地球儀
でっかい地球儀そっと抱き締めると、なんだか女神になった気がするのですが私だけですかそうですか(。>д<)
くるり、くるり。
机の上の、地球儀を回す。
ずいぶん古い、地球儀。
私のお父さんが買ったものなんだって。
今とは違う国がここにはあるんだって。
地球の形は変わらないのに、国は変わるものなんだね。
お父さんが言うには、昔は島の形も違ってたんだって。
大陸は昔つながってたんだって。
昔あった大陸がなくなっちゃったこともあったんだって。
不思議だよね。
そんな昔のこと、どうしてわかるんだろう。
仕切られた国の名が変わったら表記が変わるのはわかるよ?
国の名前が変わった事実は地球儀で確認できるもの。
けれど。
仕切られた大陸の形は一切変わっていないじゃない?
大陸の形が変わった事実を確認するすべがないわ。
「わからないからこそ、人は研究を重ねるんだよ。」
研究して、事実が確認できる?
「様々な事象から、予測を立てるんだね。」
予測は正しいものなのかしら。
「知らないからこそ、創造力が豊かになるんだよ。」
そこに事実はあるというのかしら。
「事実を知りたいかい。」
事実は、果たして、意味があるのかしら。
「私たちは地球人の信じている事実を受け入れてここにいるのだよ。」
事実は、事実である必要が無いんだね。
「ここの事実が、事実でいい。」
私は地球儀を、くるくる回して。
「地球儀が存在しているくらいだからね。

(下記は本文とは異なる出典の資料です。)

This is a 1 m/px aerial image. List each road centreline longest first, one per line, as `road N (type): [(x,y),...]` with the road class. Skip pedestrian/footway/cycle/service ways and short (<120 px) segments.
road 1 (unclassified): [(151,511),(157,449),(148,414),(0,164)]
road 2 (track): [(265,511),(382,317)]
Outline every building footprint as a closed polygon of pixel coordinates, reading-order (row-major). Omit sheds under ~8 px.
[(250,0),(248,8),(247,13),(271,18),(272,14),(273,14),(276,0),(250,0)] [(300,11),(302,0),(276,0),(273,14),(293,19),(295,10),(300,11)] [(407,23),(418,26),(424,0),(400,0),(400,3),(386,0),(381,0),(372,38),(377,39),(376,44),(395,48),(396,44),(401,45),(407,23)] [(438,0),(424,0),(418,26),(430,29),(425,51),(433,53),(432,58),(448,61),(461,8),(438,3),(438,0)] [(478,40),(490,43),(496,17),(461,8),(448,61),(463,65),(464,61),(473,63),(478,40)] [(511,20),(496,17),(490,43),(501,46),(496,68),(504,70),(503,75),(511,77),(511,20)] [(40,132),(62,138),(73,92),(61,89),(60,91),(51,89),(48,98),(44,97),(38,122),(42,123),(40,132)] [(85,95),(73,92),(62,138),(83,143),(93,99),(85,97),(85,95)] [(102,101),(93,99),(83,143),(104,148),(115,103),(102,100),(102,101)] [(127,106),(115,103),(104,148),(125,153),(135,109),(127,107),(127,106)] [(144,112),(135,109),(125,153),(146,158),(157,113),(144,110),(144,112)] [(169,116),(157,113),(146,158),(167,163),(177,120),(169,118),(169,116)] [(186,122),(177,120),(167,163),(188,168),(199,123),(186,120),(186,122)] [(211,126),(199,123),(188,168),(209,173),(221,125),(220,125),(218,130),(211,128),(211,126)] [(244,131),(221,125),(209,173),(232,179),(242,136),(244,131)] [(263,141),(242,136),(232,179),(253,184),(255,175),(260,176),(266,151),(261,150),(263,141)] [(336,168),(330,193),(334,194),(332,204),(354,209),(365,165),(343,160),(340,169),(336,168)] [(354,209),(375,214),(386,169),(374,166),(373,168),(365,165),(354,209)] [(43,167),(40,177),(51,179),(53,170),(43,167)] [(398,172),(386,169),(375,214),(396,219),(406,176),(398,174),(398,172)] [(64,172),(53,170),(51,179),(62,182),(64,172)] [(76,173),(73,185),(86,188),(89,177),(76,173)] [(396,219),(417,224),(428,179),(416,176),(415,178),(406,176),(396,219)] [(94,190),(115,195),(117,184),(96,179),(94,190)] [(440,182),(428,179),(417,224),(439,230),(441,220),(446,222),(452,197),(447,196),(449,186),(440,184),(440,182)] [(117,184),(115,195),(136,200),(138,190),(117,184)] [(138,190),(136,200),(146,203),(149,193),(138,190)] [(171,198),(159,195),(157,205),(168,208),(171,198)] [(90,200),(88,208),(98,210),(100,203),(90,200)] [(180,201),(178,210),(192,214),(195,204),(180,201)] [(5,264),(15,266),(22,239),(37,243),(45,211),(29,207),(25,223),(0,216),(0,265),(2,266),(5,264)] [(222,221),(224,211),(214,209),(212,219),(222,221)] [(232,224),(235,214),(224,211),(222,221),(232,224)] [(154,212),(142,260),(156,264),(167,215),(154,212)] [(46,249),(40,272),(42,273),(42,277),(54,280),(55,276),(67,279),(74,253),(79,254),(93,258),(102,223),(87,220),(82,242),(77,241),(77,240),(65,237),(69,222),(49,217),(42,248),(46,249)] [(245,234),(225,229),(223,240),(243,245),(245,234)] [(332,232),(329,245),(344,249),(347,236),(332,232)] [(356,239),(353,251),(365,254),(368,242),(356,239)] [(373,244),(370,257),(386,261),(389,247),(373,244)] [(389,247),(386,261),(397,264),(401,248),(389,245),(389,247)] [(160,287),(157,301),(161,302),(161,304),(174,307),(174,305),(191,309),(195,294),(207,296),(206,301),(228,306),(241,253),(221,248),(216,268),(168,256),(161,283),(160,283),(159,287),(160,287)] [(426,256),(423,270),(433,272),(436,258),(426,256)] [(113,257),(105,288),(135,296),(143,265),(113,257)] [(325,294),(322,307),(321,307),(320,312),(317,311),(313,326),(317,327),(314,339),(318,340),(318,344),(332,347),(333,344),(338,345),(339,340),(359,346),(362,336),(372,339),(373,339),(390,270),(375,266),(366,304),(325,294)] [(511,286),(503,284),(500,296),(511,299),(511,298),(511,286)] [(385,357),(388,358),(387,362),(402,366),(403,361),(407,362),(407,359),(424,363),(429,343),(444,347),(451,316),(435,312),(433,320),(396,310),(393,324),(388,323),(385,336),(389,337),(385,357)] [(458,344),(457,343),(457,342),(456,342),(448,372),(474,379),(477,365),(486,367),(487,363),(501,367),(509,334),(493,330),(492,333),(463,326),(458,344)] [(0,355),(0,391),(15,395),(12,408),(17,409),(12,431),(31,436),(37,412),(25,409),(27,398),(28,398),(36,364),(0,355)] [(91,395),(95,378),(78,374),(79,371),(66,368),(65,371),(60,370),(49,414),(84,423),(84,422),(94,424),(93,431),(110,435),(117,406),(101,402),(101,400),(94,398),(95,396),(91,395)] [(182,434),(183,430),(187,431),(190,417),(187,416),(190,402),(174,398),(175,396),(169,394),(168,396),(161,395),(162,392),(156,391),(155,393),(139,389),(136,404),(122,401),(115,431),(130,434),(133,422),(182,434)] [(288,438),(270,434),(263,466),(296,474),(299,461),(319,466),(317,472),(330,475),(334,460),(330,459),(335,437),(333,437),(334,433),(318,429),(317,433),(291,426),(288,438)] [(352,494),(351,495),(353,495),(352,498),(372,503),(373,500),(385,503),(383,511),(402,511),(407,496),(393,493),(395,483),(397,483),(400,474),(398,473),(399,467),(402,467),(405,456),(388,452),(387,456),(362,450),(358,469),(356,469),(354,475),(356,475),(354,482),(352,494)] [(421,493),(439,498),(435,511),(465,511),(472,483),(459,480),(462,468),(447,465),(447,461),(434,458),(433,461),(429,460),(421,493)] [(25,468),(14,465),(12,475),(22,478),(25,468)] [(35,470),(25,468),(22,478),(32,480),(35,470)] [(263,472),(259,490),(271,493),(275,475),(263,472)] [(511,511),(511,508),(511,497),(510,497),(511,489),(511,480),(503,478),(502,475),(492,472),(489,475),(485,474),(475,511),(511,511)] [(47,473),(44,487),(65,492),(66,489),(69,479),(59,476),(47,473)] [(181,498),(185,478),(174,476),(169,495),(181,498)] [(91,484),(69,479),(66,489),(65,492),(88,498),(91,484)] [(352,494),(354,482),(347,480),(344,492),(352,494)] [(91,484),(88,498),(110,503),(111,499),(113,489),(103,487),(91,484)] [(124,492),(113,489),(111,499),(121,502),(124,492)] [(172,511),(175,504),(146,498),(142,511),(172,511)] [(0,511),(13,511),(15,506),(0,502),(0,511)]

」
想像の賜物、かあ。
「…お父さんが帰って来たね。」
本当だ、じゃあ、またいつか。
「また、いつか。」
―――ぶいん
秒で消えた、私の仲良し。
私は回していた地球儀を止めて、玄関に向かった。
「お父さん!お土産買ってきてくれた?!」
「ふっふっふ、黄金ジェットのペンダントだあああ!!!」
ああ、魚のやつか。
「わーい!!ありがとう!!」
私は大喜びで、ペンダントを首にかけて、キイワードをそっと唱えてみたものの。
現代版のレプリカでは、なにも起こらず、ただ私の首元できらきら光っているだけだった。